Switching into production mode train of thought made this much easier. I cut all the sides in one pass. Then I set the saw for the groove. Ran all the sides thru, moved the fence and ran them again.

Worked like a champ;). Tomorrow I will cut the bottoms and finish them off.

Thanks for the help!!

Mike Henderson
05-27-2007, 11:40 PM
??? Wouldn't this leave cutter radius gaps in the slot in the corners?
I have used this technique (dry assemble and then cut the groove with a slot cutter). It does leave cutter radius "gaps" in the corners which you can address one of two ways. One way is to cut your drawer bottom with rounded corners but I don't like that approach because you can over round and have a gap between the drawer corner and the drawer bottom.

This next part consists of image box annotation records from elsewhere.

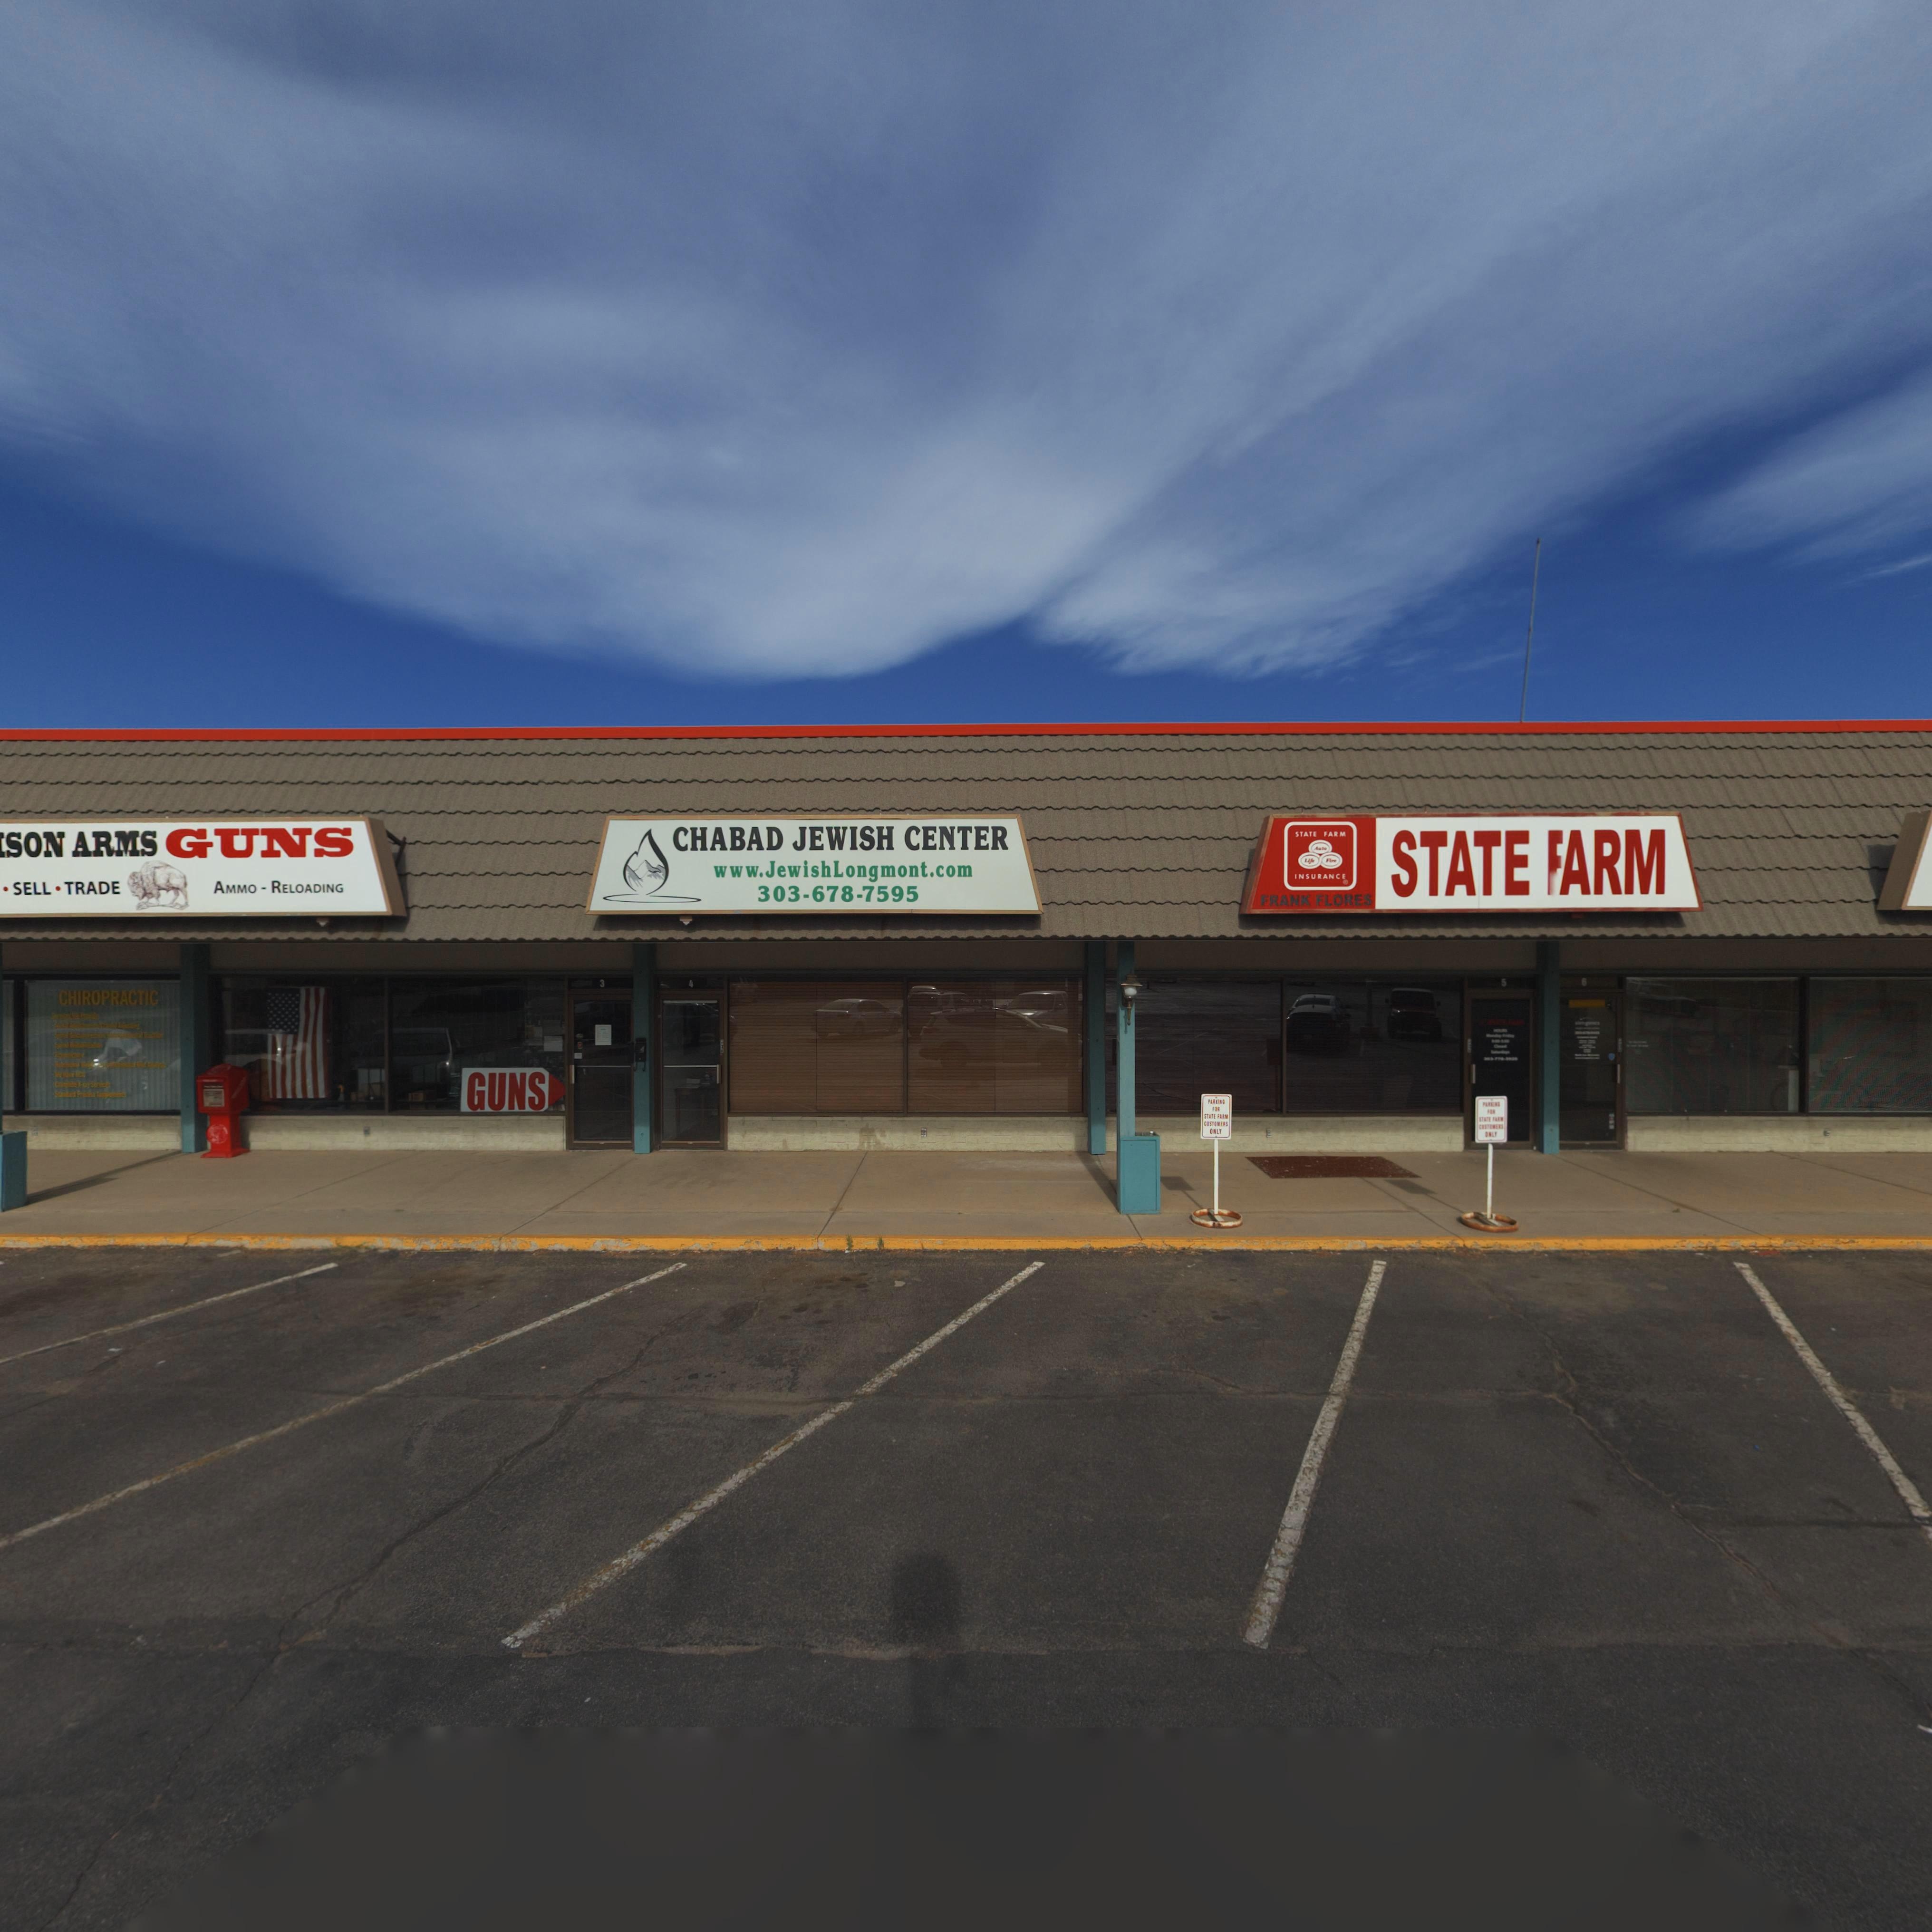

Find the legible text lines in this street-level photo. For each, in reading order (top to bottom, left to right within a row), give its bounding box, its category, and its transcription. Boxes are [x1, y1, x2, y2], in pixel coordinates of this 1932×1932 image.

[5, 826, 356, 860] BusinessName: SON ARMS GUNS
[672, 823, 1010, 852] BusinessName: CHABAD JEWISH CENTER
[1294, 831, 1347, 837] BusinessName: STATE FARM
[1390, 828, 1666, 899] BusinessName: STATE FARM
[1294, 873, 1347, 880] BusinessName: INSURANCE
[599, 979, 605, 987] StreetNumber: 3
[688, 979, 694, 987] StreetNumber: 4
[1500, 976, 1507, 988] StreetNumber: 5
[1580, 976, 1588, 987] StreetNumber: 6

The other approach, which I use, is to just take an appropriate sized chisel and square the corners.

This technique can only be used when you're going to full "capture" the bottom. If you're going to slide the bottom in from the back, this won't work. In that case, you'll have to make a second cut, after you disassemble the drawer, and continue the slot out the back of the sides (and, of course, cut the drawer back so it doesn't protude below the slot.)

There's a couple of advantages to the technique. One is that the slot is lined up. Sometimes when you cut the slots separately you find that the slots don't line up perfectly when you assemble the drawer and you're left with an unslightly space on one side of the drawer bottom (and you may have trouble getting the bottom to fit into all four sides).

The second advantage is when you do dovetails, the slots don't show so you don't have to plan your pin and tail layout so carefully to avoid having the slot show - just make your dovetails and then use this technique for cutting your slots. Good way to save your project when you find that your dovetail layout is wrong.

Mike

Joe Chritz
05-28-2007, 9:53 AM
I use the method Andrew mentions and it works great.

Just built 11 drawers for a Cab job yesterday using that method. I assemble the front and back to one side than the last side. Bump the box square if needed, flip over and brad the bottom to the back.

I very rarely build boxed with anything but half blind dovetails so I bury the groove in the first pin and it is hidden.

When I did my shop drawers I used some 1/4" melamine I had for bottoms so I could make one pass with a dado but even handling 40-50 drawer pieces it only adds a couple minutes doing two passes.

Joe

Jeff Kerr
05-28-2007, 10:45 PM
Thanks again for all the tips.

I built the cabinets a while back but never found the time to get the drawers done. This weekend was perfect for getting back into the shop.

I would have loved to used dovetails on these, but I was having a little difficulty in mastering the jig.

It looks like I am the king of pocket screws for now. :D

65466 65467 65468

Now for some pulls and fronts and I can call this done. This will be nice to store my stuff.